Regulation of Pleiotrophin, Midkine, Receptor Protein Tyrosine Phosphatase β/ζ, and Their Intracellular Signaling Cascades in the Nucleus Accumbens During Opiate Administration

Daniel García-Pérez 1,, María Luisa Laorden 1, María Victoria Milanés 1
PMCID: PMC4772269  PMID: 26164717

Abstract

Background:

Most classes of addictive substances alter the function and structural plasticity of the brain reward circuitry. Midkine (MK) and pleiotrophin (PTN) are growth/differentiation cytokines which, similarly to neurotrophins, play an important role in repair, neurite outgrowth, and cell differentiation. PTN or MK signaling through receptor protein tyrosine phosphatase β/ζ (RPTPβ/ζ), leads to the activation of extracellular signal-regulated kinases and thymoma viral proto-oncogene. This activation induces morphological changes and modulates addictive behaviors. Besides, there is increasing evidence that during the development of drug addiction, astrocytes contribute to the synaptic plasticity by synthesizing and releasing substances such as cytokines.

Methods:

In the present work we studied the effect of acute morphine administration, chronic morphine administration, and morphine withdrawal on PTN, MK, and RPTPβ/ζ expression and on their signaling pathways in the nucleus accumbens.

Results:

Present results indicated that PTN, MK, and RPTPβ/ζ levels increased after acute morphine injection, returned to basal levels during chronic opioid treatment, and were up-regulated again during morphine withdrawal. We also observed an activation of astrocytes after acute morphine injection and during opiate dependence and withdrawal. In addition, immunofluorescence analysis revealed that PTN, but not MK, was overexpressed in astrocytes and that dopaminoceptive neurons expressed RPTPβ/ζ.

Conclusions:

All these observations suggest that the neurotrophic and behavioral adaptations that occur during opiate addiction could be, at least partly, mediated by cytokines.

Keywords: Astrocyte, glial fibrillary acidic protein, midkine, morphine, pleiotrophin, withdrawal

Introduction

The action of many addictive substances converges on the mesolimbic dopaminergic reward pathway, inducing increased firing of dopaminergic neurons in the ventral tegmental area (VTA) of the midbrain and a subsequent increase of dopamine (DA) release in the nucleus accumbens shell (NAc shell; Di Chiara and Imperato, 1988; Ikemoto, 2007). Additionally, drugs of abuse produce widespread effects on the structure and function of neurons throughout the brain reward circuitry, which are believed to underlie the long-lasting behavioral phenotypes that characterize addiction (Russo et al., 2009). However, the molecular mechanisms regulating the neuronal remodeling are not fully understood yet.

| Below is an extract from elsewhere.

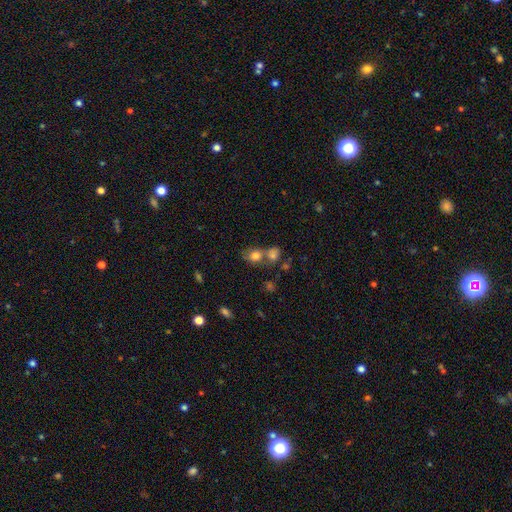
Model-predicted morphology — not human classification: This appears to be a smooth galaxy with no disk features (78%) that is round (61%). Merging: merger (42%).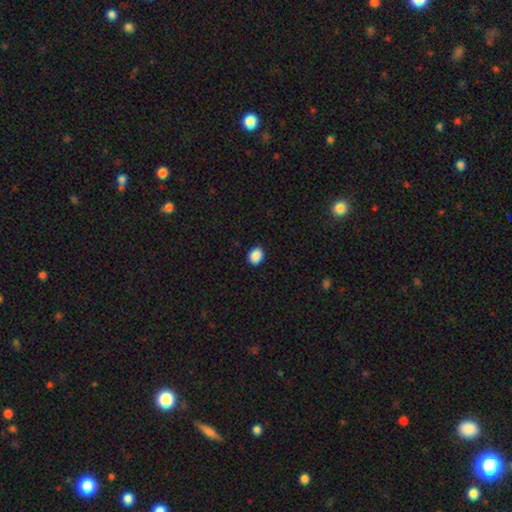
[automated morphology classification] This is clearly a smooth galaxy (89%). How rounded: possibly in between (52%). Merging: clearly none (91%).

The role of glial cells in providing structural, metabolic, and trophic support to neurons has been well established (Kettenmann and Ransom, 1995). Moreover, glial cells are considered the immune-competent cells of the central nervous system (CNS), as well as crucial components of synaptic plasticity (Huang et al., 2000; Ransohoff and Brown, 2012). There is increasing evidence that drugs of abuse produce alterations in CNS immunology. For example, opioids induce profound changes in glial cellular morphology and phenotypic immunohistological marker expression (GFAP, glial fibrillary acidic protein, a cell surface marker of astrocyte reactivity) in specific brain areas (Beitner-Johnson et al., 1993). Importantly, the actions of opioids through glial reactivity are involved in the development of opioid dependence (Hutchinson et al., 2008, 2009; Watkins et al., 2009).

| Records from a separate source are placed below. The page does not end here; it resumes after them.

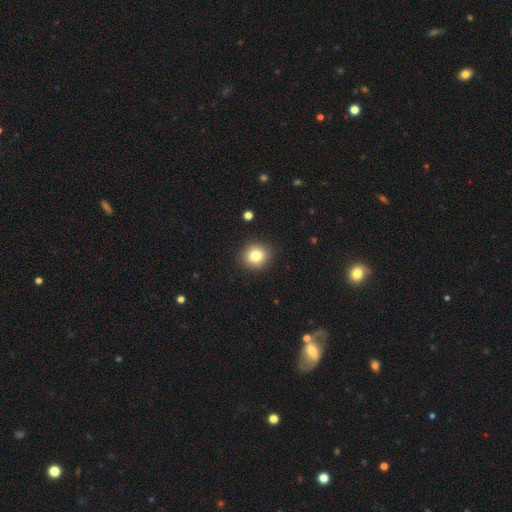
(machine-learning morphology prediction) The model was most divided on "smooth or featured": smooth: 80%, star or artifact: 11%, featured or disk: 9%. More confident: merging — none (90%); how rounded — round (86%).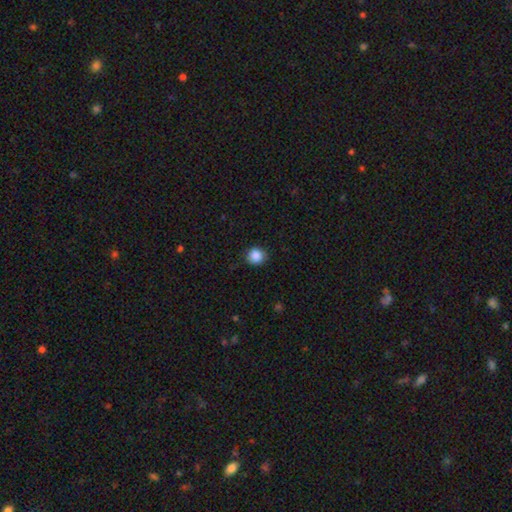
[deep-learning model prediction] The model was most divided on "smooth or featured": smooth: 88%, star or artifact: 10%, featured or disk: 3%. More confident: how rounded — round (89%); merging — none (88%).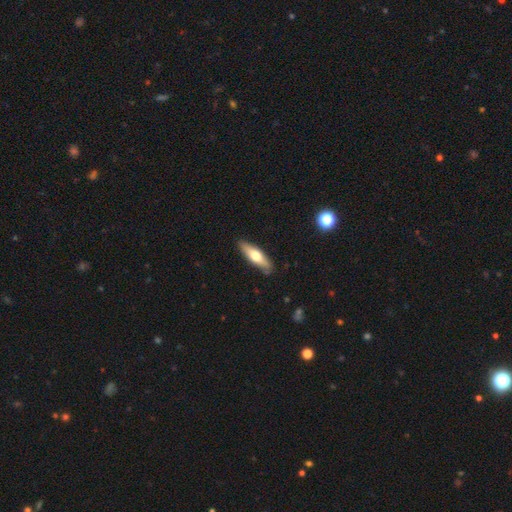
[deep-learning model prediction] Overall: smooth (55%; featured or disk 40%). How rounded: cigar-shaped (59%; in between 39%). Merging: none (86%).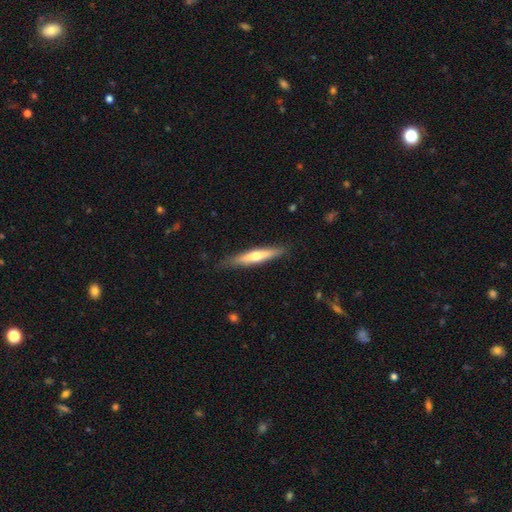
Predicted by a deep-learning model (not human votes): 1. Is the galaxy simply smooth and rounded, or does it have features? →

It has been suggested that midkine (MK), a secreted heparin binding growth factor/cytokine (Kadomatsu et al., 1988), and pleiotrophin (PTN), also known as heparin binding-growth associated molecule (HB-GAM; Deuel et al., 2002), could be involved in addiction to drugs of abuse. PTN mRNA and/or MK mRNA levels are up-regulated after acute amphetamine administration (Le Grevès, 2005) and after injection of delta-9-tetrahydrocannabinol (Mailleux et al., 1994) or morphine (Ezquerra et al., 2007) in brain areas related to addiction, such as the NAc shell, the prefrontal cortex, and the hippocampus, respectively. Likewise, increased mRNA and protein levels were found in the prefrontal cortices of alcoholics and tobacco smokers (Flatscher-Bader and Wilce, 2008). Given that these cytokines exert effects that are similar to those of neurotrophins, these findings support the hypothesis that these two cytokines are up-regulated in order to induce neurotrophic or neuroprotective effects during drug consumption (Herradón and Pérez-García, 2013). MK and PTN bind common receptors, including receptor protein tyrosine phosphatase β/ζ (RPTPβ/ζ; Muramatsu, 2002), which is abundantly expressed in the CNS. The interaction of MK or PTN with RPTPβ/ζ establishes a “ligand-dependent inactivation” of RPTPβ/ζ, presumably as a consequence of RPTPβ/ζ dimerization (Deuel et al., 2002). Thus, the signaling of PTN or MK through RPTPβ/ζ leads to the activation of extracellular-signal regulated kinase (ERK) and phosphatidylinositol 3-kinase–thymoma viral proto-oncogene (Akt) (Polykratis et al., 2005; Qi et al., 2001), important axes inducing morphological changes and modulating addictive behaviors.

The present study aimed to identify whether the expression of PTN, MK, RPTPβ/ζ, and their intracellular signaling pathways (Akt and ERK) are altered as a result of acute and chronic morphine exposure and/or morphine withdrawal in the NAc. We further assessed the possible activation of astrocytes, which could lead to the release of astrocyte-related soluble factors. Finally, we also characterized those cell subpopulations that produced and secreted PTN and/or MK and those that expressed RPTPβ/ζ in response to morphine administration or morphine withdrawal.

Methods

Subjects

Male Wistar rats (n = 65; Harlan) were adapted to a standard 12h light-dark cycle (lights on: 0800–2000h) for 7 days before the beginning of the experiments. All surgical and experimental procedures were performed in accordance with the European Communities Council Directive of November 24, 1986 (86/609/EEC), and were approved by the local Committees for animal research (REGA ES300305440012).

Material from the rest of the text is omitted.